■ **Problem requirements**
Write out the text of every stored data entry line for line, without the pictures.

Stored data entries:
*** Block opens ***

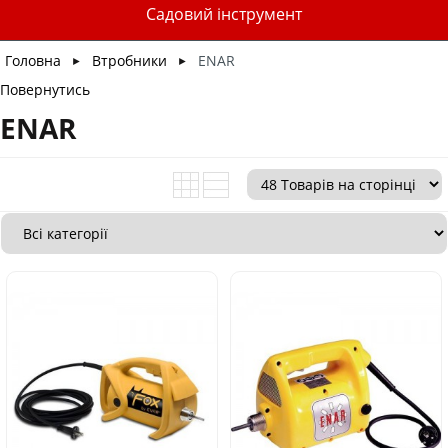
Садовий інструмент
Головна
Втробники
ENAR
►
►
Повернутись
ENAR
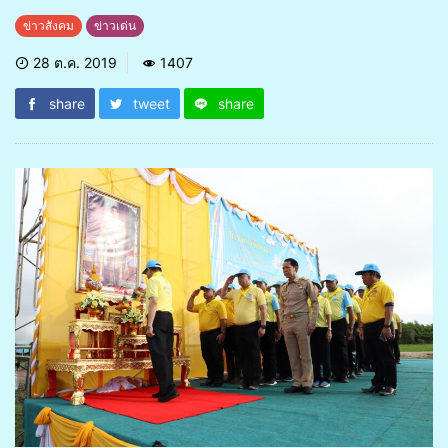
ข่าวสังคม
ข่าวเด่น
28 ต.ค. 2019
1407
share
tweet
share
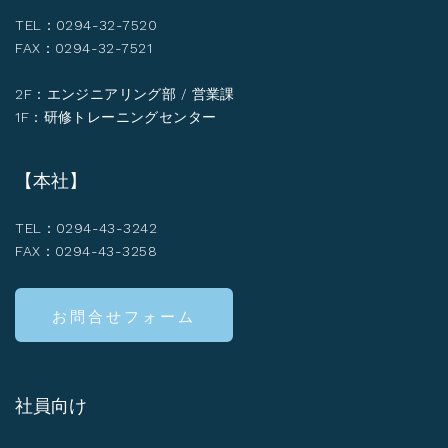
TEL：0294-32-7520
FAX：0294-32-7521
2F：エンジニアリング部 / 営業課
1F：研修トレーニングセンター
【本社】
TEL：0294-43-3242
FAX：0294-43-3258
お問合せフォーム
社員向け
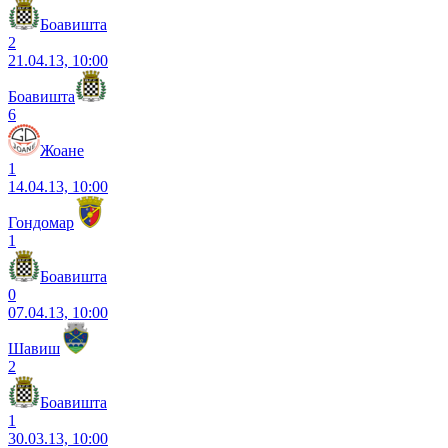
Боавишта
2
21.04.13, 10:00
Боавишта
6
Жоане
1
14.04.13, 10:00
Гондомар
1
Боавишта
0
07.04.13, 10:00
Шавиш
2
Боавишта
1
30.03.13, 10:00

*** Block closes ***

■ **Solution to the exercise**
Садовий інструмент
Головна
Втробники
ENAR
►
►
Повернутись
ENAR
ข่าวสังคม
ข่าวเด่น
28 ต.ค. 2019
1407
share
tweet
share
TEL：0294-32-7520
FAX：0294-32-7521
2F：エンジニアリング部 / 営業課
1F：研修トレーニングセンター
【本社】
TEL：0294-43-3242
FAX：0294-43-3258
お問合せフォーム
社員向け
Боавишта
2
21.04.13, 10:00
Боавишта
6
Жоане
1
14.04.13, 10:00
Гондомар
1
Боавишта
0
07.04.13, 10:00
Шавиш
2
Боавишта
1
30.03.13, 10:00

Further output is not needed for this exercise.